───── Information provided ─────
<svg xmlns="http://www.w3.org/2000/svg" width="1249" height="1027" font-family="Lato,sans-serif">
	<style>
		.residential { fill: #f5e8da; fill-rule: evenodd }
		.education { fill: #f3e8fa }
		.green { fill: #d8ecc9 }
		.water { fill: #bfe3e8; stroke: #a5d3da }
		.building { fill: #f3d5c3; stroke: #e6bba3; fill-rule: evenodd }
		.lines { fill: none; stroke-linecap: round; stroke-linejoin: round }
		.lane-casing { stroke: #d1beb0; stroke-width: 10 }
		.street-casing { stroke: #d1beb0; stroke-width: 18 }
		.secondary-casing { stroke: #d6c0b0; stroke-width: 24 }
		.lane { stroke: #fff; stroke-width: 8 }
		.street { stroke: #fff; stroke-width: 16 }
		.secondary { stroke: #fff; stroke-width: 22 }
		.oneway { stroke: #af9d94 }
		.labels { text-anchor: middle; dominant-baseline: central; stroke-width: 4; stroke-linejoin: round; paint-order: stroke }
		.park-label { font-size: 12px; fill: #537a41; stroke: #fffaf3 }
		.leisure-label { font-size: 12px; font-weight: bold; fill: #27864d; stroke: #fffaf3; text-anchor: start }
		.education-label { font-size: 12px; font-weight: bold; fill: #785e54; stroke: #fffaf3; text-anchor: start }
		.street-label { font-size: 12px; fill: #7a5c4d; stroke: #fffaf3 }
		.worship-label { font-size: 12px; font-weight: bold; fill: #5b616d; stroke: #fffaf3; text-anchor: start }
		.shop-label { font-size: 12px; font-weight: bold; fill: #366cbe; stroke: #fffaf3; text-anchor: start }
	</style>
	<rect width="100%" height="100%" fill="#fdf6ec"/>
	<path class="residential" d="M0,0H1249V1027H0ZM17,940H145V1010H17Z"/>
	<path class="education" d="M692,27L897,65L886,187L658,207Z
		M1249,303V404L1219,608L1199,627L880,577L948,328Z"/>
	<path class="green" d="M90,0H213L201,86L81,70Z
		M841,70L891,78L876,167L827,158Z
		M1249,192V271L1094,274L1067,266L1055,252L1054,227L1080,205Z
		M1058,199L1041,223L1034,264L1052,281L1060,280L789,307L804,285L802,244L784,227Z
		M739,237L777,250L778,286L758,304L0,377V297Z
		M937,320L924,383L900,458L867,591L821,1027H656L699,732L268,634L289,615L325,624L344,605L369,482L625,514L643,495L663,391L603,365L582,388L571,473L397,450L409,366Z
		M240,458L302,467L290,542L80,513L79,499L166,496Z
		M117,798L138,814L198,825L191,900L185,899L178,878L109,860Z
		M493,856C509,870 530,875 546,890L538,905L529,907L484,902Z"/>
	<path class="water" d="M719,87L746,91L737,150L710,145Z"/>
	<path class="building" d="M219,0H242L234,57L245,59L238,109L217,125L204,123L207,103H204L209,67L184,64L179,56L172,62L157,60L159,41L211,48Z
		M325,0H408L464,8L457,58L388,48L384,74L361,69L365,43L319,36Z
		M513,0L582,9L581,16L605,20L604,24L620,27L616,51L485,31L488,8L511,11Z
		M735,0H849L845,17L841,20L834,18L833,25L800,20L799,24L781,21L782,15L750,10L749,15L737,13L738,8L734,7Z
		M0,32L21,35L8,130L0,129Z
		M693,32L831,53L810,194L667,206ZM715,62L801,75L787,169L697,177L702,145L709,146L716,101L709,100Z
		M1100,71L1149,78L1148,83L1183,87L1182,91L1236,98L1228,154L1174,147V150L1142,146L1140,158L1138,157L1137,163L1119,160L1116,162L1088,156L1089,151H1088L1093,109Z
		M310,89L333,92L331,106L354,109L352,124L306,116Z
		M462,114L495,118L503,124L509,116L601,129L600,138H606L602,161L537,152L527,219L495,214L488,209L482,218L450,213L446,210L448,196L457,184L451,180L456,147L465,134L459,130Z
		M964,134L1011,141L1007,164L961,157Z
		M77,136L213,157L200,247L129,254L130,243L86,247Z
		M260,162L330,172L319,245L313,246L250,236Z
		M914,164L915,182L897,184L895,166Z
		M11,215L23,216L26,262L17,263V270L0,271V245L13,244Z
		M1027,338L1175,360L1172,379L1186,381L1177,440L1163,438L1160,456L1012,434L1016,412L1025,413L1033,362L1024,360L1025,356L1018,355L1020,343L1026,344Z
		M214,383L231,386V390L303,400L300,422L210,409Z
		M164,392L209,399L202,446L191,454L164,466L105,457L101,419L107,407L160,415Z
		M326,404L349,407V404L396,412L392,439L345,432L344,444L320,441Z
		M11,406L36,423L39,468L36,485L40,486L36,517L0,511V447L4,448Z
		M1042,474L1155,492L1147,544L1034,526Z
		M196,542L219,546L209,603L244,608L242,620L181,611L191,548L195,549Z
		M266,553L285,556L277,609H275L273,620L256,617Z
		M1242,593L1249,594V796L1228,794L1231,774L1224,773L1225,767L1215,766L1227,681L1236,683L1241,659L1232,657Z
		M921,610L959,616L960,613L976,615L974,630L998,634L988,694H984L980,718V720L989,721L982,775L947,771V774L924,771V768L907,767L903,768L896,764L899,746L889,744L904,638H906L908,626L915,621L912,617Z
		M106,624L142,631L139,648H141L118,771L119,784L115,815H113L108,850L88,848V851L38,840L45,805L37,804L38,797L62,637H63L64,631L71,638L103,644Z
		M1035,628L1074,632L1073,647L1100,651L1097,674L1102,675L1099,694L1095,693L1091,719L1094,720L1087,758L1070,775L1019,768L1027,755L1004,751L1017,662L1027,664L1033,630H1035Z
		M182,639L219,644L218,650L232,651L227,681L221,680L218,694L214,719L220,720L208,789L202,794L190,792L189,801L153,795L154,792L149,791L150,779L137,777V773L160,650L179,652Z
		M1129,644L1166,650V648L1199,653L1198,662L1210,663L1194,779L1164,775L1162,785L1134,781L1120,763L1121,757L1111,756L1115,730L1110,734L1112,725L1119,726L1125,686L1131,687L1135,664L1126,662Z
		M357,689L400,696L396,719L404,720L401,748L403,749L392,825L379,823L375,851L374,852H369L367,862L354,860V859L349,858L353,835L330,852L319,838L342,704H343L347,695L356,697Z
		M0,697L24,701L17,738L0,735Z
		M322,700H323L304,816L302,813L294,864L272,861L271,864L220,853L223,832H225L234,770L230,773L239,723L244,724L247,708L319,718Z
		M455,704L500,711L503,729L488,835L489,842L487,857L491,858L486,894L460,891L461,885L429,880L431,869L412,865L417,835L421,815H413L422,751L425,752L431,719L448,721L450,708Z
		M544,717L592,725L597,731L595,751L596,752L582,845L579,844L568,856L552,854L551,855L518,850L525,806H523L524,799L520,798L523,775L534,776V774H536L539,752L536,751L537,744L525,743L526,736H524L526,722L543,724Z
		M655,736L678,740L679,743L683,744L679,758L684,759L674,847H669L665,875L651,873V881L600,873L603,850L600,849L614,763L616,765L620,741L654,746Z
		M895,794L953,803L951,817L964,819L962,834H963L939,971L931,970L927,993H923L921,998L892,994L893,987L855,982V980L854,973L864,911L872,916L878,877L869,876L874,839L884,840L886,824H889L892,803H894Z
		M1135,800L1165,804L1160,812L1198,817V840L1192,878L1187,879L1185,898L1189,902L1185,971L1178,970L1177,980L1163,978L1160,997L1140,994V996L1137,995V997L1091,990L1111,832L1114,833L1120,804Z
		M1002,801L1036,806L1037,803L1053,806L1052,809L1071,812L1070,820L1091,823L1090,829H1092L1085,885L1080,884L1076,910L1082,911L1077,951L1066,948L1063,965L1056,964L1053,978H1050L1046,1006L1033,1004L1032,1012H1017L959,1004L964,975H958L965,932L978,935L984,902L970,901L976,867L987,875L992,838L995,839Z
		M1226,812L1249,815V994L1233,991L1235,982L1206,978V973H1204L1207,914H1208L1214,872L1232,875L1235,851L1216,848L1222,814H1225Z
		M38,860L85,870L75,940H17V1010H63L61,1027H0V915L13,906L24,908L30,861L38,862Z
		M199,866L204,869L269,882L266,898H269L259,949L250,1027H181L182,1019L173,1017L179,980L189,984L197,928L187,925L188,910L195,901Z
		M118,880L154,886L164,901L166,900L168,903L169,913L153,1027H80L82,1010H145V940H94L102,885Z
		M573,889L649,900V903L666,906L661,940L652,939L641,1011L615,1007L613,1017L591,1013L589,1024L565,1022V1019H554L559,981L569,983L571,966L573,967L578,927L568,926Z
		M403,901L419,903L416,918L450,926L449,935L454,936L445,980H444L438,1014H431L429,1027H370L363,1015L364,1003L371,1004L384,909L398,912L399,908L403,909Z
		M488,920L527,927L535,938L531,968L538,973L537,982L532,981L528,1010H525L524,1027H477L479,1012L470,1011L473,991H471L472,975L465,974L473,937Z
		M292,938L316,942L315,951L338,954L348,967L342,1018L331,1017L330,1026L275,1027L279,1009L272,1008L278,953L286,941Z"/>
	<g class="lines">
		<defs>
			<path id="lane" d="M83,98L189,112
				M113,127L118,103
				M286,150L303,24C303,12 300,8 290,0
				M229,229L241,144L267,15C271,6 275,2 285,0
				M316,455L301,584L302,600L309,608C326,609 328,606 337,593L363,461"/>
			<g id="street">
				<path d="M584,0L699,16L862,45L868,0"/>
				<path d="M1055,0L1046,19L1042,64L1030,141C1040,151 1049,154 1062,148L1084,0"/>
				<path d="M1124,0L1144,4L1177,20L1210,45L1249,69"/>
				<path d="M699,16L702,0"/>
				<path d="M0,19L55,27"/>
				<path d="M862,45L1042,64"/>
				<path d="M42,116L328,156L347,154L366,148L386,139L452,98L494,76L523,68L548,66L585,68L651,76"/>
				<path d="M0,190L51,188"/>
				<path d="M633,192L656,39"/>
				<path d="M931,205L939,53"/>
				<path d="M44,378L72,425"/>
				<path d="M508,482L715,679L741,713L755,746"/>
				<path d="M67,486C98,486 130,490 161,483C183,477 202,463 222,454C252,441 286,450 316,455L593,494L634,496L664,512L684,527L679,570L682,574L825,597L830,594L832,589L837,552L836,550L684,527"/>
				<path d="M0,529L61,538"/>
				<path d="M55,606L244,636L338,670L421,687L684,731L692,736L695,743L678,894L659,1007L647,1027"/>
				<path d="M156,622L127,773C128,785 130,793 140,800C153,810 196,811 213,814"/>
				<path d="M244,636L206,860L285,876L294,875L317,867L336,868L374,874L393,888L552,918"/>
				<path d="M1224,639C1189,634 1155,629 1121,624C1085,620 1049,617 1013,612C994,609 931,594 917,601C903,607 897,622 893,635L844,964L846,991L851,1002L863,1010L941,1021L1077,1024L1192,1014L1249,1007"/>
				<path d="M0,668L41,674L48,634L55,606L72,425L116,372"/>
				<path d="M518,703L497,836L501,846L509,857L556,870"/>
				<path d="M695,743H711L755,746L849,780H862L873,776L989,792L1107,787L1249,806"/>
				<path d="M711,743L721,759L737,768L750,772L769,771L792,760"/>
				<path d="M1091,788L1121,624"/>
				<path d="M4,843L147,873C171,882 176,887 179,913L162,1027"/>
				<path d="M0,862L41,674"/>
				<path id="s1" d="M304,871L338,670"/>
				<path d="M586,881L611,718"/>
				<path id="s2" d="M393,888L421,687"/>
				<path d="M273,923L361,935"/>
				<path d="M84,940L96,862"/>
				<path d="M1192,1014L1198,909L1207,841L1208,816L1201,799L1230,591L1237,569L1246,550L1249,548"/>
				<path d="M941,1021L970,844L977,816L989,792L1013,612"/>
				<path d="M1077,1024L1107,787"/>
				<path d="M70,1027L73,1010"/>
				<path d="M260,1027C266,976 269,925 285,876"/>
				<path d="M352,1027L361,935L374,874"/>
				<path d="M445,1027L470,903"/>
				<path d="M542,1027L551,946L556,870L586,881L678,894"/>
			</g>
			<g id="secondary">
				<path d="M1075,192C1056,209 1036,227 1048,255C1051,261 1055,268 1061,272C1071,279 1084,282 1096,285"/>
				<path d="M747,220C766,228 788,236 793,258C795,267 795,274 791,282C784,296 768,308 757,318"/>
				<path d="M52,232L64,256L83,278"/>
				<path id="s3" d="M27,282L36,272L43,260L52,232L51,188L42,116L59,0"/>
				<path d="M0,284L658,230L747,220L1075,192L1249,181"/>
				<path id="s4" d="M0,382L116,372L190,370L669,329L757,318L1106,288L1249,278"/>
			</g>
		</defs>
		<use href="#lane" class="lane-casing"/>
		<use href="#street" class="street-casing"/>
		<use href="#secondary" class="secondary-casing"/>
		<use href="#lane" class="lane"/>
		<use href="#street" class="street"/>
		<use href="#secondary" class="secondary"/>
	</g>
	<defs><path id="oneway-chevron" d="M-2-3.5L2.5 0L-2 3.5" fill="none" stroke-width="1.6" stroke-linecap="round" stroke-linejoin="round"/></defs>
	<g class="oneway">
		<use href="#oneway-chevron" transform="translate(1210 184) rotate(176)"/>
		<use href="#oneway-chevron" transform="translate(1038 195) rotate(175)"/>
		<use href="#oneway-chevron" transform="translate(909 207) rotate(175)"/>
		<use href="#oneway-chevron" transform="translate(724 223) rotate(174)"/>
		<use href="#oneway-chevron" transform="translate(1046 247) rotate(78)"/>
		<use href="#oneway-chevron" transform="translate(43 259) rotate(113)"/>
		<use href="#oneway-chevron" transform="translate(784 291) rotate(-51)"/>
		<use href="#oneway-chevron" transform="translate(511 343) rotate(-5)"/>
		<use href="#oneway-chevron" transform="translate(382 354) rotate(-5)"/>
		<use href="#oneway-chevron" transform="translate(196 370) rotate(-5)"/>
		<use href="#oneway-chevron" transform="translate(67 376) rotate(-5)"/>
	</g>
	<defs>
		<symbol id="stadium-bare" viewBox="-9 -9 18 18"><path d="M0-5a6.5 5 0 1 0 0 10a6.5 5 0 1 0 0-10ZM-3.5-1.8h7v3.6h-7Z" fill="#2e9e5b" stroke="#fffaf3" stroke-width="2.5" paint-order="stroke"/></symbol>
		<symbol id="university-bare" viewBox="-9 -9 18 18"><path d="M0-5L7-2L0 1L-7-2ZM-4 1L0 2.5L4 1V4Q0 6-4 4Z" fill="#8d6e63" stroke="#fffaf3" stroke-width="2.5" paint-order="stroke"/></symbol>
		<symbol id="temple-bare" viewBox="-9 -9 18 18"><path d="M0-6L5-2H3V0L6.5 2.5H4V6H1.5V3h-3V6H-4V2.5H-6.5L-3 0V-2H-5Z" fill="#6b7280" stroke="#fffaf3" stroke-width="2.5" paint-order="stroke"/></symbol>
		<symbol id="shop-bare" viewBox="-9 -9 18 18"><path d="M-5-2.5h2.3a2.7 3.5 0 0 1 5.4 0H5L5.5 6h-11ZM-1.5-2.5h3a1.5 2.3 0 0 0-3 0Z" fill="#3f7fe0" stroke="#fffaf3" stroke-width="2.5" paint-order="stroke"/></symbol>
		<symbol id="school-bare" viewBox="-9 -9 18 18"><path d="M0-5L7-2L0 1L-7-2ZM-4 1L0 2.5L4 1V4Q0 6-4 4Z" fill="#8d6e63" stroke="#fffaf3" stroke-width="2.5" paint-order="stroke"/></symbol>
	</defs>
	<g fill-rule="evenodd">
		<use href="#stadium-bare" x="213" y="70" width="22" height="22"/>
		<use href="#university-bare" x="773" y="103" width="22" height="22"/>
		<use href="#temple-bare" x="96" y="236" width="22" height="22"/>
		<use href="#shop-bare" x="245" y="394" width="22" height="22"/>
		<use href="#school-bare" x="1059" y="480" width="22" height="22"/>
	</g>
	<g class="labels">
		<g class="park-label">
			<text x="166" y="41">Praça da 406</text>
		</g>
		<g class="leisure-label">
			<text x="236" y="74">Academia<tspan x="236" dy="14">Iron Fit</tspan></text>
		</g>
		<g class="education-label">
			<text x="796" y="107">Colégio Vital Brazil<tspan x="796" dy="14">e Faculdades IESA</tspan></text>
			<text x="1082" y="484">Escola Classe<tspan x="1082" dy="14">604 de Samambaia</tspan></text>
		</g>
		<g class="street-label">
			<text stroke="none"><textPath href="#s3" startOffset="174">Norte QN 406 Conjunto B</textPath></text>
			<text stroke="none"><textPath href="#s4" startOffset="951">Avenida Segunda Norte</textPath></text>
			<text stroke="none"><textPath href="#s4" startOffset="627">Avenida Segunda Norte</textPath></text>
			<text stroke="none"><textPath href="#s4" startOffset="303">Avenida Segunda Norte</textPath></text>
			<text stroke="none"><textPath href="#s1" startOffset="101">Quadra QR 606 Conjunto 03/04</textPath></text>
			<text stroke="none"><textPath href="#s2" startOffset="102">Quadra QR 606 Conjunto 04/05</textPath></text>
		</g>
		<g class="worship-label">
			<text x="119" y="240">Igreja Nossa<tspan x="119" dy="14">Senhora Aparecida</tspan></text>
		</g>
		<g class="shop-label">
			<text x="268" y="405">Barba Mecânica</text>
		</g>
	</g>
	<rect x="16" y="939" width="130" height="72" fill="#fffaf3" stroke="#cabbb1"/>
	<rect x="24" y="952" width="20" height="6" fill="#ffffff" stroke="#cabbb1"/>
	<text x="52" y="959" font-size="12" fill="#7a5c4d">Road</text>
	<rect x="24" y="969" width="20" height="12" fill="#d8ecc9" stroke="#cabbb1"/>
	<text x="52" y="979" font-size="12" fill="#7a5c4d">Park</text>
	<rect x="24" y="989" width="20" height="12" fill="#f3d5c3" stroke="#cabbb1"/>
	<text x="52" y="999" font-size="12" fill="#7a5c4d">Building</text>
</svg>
─────
● The task:
Wherever a line contains the string "casing", copy that line from the data.

● Task solution:
		.lane-casing { stroke: #d1beb0; stroke-width: 10 }
		.street-casing { stroke: #d1beb0; stroke-width: 18 }
		.secondary-casing { stroke: #d6c0b0; stroke-width: 24 }
		<use href="#lane" class="lane-casing"/>
		<use href="#street" class="street-casing"/>
		<use href="#secondary" class="secondary-casing"/>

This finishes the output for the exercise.